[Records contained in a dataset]
....
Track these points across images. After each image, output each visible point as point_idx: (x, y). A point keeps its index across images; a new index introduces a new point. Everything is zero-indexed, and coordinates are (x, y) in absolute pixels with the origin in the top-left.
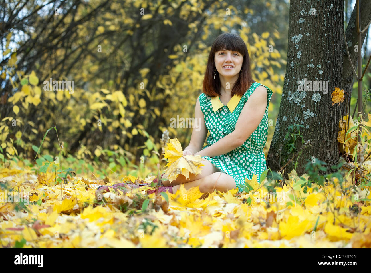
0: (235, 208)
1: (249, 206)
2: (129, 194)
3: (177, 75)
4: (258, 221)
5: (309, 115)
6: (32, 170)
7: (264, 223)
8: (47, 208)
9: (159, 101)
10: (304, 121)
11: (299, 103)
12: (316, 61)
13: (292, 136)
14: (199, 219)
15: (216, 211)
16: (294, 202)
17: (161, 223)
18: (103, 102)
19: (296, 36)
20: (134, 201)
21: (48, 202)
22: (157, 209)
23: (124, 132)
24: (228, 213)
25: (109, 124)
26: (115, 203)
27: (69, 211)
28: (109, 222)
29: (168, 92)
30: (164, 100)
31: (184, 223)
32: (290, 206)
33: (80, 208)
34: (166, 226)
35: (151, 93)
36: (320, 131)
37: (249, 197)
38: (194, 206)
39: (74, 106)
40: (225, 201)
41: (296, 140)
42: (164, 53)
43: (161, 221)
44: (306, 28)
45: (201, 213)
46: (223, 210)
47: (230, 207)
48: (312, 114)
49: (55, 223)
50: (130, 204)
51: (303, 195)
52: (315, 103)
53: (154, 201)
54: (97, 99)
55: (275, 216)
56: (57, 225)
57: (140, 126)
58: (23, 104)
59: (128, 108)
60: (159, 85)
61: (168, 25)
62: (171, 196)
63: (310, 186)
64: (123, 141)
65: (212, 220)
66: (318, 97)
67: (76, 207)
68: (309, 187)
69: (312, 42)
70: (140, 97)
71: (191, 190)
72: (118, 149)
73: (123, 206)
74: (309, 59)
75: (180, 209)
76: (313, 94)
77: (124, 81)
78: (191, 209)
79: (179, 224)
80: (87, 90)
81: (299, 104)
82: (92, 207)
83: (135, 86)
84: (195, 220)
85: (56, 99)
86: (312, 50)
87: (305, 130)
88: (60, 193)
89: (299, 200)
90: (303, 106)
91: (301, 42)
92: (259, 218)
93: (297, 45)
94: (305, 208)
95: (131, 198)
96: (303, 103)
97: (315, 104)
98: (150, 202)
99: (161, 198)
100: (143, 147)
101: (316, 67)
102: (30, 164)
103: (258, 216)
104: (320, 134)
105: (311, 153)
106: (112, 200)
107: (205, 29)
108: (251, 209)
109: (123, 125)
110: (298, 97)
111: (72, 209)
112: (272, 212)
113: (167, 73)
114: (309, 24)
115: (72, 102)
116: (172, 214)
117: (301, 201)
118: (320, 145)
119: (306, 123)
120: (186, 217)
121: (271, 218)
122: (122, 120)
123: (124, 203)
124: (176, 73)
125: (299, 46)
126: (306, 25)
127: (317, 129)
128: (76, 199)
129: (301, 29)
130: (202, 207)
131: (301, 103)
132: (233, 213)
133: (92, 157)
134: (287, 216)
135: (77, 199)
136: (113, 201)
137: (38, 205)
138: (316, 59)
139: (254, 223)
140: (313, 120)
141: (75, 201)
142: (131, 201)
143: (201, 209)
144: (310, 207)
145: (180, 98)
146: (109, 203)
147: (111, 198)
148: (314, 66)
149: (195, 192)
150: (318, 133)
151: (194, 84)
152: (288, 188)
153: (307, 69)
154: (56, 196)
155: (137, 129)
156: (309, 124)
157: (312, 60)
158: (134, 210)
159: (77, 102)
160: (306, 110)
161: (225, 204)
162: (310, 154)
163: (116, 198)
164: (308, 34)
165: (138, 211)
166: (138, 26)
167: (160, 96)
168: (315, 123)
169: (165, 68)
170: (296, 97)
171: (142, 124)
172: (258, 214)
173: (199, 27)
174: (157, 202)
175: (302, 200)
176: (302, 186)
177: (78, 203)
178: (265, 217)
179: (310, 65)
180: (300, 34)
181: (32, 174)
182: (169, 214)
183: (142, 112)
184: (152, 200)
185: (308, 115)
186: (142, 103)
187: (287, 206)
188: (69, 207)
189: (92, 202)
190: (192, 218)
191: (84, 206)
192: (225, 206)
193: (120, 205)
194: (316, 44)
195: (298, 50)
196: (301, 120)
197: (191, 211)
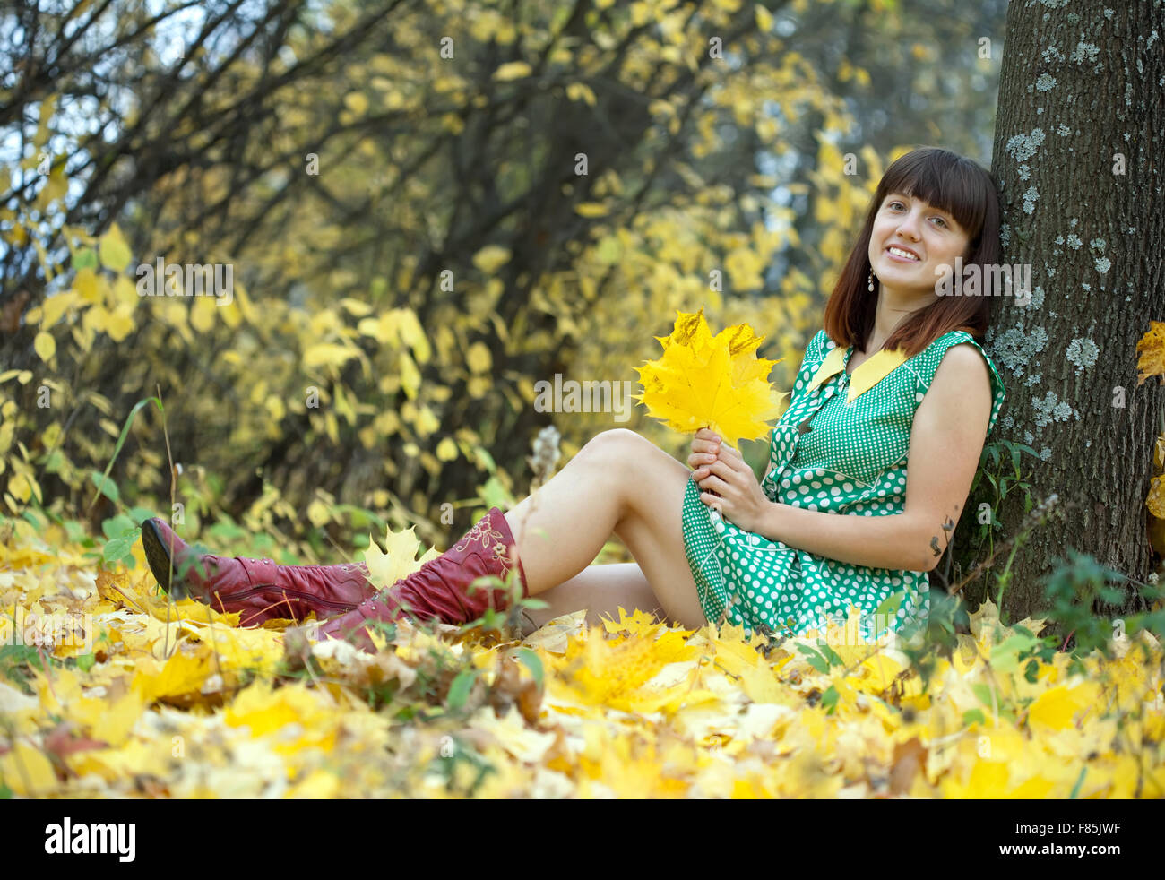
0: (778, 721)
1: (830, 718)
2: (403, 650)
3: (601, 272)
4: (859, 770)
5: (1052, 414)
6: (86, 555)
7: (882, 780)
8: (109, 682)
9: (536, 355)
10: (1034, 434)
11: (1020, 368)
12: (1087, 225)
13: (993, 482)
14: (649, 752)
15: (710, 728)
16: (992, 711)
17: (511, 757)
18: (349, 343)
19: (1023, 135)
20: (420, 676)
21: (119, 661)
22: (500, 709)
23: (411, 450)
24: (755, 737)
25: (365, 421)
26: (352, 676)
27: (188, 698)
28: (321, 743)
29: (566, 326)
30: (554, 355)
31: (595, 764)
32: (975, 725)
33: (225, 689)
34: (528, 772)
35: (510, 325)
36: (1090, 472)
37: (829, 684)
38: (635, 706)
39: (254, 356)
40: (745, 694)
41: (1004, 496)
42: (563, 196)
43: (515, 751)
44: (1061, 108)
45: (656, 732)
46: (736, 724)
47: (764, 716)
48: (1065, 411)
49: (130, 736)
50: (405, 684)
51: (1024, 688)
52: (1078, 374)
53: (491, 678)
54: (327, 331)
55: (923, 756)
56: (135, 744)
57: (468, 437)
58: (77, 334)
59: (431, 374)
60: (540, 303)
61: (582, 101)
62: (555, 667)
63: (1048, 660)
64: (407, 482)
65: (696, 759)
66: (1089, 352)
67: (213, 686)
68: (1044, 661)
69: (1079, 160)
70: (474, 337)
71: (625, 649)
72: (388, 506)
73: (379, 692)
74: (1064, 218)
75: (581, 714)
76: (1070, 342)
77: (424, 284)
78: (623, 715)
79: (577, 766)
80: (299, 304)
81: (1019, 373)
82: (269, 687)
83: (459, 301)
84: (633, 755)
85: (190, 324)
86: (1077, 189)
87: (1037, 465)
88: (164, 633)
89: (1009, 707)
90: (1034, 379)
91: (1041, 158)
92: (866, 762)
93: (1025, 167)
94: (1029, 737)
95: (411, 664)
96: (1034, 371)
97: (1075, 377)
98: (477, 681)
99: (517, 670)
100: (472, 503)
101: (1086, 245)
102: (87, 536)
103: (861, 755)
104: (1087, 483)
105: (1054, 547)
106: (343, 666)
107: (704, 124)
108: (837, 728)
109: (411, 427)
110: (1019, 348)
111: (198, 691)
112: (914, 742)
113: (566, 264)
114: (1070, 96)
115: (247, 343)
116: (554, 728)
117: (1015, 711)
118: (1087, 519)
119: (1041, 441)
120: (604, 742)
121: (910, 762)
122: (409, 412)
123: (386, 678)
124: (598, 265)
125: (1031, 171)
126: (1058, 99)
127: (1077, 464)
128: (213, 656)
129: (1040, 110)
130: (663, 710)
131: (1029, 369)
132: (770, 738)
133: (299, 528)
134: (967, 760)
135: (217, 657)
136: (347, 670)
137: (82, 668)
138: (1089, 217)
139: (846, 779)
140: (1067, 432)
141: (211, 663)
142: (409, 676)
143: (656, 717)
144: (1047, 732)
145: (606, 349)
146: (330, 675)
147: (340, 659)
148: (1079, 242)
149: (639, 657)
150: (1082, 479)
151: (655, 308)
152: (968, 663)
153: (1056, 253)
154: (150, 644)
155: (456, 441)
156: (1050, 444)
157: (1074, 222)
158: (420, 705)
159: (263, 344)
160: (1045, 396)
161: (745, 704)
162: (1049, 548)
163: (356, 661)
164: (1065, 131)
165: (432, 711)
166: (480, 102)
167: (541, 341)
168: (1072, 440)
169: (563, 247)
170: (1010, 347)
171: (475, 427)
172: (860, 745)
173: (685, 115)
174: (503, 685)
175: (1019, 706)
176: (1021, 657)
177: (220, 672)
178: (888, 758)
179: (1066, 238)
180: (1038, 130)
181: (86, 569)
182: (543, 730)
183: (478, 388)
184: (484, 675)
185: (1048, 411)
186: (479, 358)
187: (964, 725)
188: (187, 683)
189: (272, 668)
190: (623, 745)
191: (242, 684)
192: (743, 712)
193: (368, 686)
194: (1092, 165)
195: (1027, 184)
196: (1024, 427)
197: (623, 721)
....
## Task to carry out:
Give the number of lines in the data above that contain the word "Everything", matching uppercase and lowercase exactly, and reply with that number alone.

## Task solution:
1